Home MotoGP Celestino Vietti Mengidolakan Franco Morbidelli, Tapi Apakah Tahun Depan Dia akan Mengambil...

    Celestino Vietti Mengidolakan Franco Morbidelli, Tapi Apakah Tahun Depan Dia akan Mengambil Kursi Idolanya Sendiri?

    Celestino Vietti
    Celestino Vietti

    RiderTua.com – Nama Celestino Vietti masuk daftar kandidat sebagai pembalap kedua di tim VR46 untuk 2027. Rider Boscoscuro (Moto2) itu akan bersaing melawan Nicolo Bulega yang saat ini memimpin klasemen WSBK dan adik sang bos sendiri Luca Marini. Tahun depan Diggia akan pindah ke tim pabrikan KTM, sementara Franco Morbidelli kabarnya tidak diperpanjang kontraknya.
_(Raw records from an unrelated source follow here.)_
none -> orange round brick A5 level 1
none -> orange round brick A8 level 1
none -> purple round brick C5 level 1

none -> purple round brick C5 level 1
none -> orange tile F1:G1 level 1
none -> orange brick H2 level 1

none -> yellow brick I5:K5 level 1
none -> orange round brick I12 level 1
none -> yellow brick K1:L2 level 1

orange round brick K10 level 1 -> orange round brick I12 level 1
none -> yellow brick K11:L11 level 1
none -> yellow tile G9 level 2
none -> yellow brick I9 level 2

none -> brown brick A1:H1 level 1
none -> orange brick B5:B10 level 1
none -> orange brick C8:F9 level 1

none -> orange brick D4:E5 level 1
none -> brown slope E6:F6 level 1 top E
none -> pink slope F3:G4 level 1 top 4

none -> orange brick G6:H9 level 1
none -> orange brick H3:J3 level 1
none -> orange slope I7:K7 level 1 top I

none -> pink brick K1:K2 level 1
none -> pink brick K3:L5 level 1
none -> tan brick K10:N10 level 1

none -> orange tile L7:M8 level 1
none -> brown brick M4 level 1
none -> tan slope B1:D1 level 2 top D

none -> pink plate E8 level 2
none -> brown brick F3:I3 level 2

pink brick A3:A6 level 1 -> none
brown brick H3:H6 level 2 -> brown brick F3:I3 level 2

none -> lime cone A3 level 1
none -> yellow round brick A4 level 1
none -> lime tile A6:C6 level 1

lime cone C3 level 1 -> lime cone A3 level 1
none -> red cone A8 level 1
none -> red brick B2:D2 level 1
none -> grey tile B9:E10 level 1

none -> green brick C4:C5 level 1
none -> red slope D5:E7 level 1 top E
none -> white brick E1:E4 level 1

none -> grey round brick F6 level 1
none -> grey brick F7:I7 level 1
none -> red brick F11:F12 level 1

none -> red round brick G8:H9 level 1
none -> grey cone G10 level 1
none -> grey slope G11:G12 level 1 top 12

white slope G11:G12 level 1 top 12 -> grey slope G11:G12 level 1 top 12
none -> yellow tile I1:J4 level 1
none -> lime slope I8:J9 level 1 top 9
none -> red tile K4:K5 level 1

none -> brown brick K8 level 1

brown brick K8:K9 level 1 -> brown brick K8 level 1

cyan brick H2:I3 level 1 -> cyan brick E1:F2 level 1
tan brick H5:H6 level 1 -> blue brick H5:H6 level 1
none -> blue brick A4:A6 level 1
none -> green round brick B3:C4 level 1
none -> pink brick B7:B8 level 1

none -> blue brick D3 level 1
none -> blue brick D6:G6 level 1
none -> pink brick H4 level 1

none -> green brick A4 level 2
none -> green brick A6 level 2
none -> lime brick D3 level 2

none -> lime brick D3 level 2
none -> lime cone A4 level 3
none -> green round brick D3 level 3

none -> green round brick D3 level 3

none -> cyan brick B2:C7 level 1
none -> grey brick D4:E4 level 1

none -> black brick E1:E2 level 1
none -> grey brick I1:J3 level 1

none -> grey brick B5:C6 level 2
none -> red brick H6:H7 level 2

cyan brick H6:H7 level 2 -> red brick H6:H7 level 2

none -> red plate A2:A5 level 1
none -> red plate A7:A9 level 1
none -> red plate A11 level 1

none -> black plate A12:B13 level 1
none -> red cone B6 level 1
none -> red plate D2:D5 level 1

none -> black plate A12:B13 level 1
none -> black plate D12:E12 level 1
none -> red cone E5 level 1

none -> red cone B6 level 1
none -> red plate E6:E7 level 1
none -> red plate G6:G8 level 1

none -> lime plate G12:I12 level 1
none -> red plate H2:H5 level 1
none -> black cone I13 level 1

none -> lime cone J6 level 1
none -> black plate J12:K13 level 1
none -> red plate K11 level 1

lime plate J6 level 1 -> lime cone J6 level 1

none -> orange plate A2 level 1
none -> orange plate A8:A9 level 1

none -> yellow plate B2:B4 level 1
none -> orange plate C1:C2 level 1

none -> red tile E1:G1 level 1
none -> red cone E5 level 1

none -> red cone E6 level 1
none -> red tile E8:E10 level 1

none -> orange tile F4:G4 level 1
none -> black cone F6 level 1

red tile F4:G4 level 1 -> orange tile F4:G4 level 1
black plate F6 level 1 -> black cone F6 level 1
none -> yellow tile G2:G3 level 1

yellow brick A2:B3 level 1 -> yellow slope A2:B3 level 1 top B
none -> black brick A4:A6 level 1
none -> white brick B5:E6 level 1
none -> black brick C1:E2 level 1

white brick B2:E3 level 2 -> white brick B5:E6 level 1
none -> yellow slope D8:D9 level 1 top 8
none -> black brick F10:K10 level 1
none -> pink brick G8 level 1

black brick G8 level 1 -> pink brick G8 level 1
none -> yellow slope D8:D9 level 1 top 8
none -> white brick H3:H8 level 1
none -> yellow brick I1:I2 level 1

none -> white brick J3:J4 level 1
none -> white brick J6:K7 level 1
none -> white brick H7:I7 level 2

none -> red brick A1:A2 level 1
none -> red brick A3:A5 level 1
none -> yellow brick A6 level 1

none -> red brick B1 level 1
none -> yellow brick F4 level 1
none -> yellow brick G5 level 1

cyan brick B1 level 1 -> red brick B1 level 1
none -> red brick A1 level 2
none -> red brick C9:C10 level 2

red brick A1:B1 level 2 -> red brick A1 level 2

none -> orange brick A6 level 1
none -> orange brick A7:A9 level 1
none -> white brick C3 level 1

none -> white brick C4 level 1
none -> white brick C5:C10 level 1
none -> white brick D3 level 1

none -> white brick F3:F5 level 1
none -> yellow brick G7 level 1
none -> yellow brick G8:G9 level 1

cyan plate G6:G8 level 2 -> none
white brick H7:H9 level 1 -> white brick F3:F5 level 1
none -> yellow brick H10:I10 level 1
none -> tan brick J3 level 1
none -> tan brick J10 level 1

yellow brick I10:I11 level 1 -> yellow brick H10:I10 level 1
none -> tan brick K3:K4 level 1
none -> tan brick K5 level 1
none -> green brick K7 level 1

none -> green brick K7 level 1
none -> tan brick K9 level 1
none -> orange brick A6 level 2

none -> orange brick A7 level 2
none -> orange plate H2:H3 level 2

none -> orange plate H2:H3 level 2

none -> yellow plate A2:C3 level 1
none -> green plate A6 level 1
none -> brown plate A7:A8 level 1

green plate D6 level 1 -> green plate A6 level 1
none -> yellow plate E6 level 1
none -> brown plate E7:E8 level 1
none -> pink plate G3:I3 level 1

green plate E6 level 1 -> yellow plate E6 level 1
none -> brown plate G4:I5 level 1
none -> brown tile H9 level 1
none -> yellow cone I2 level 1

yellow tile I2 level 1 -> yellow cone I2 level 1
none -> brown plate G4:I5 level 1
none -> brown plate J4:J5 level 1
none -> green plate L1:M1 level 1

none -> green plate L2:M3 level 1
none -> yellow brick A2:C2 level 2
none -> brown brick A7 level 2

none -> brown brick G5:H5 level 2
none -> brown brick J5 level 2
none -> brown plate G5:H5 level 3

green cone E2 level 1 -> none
Sebagai pembalap pertama, Ducati menempatkan Fermin Aldeguer dari tim Gresini ke tim VR46.

    Di Catalunya akhir pekan lalu, sang bos Valentino Rossi menegaskan bahwa dia ingin ada 1 pembalap Italia di timnya tahun depan. Hal ini dilakukan untuk menegaskan identitas tim.

    Celestino Vietti Mengidolakan Franco Morbidelli, Tapi Apakah Tahun Depan Dia akan Mengambil Kursi Idolanya Sendiri?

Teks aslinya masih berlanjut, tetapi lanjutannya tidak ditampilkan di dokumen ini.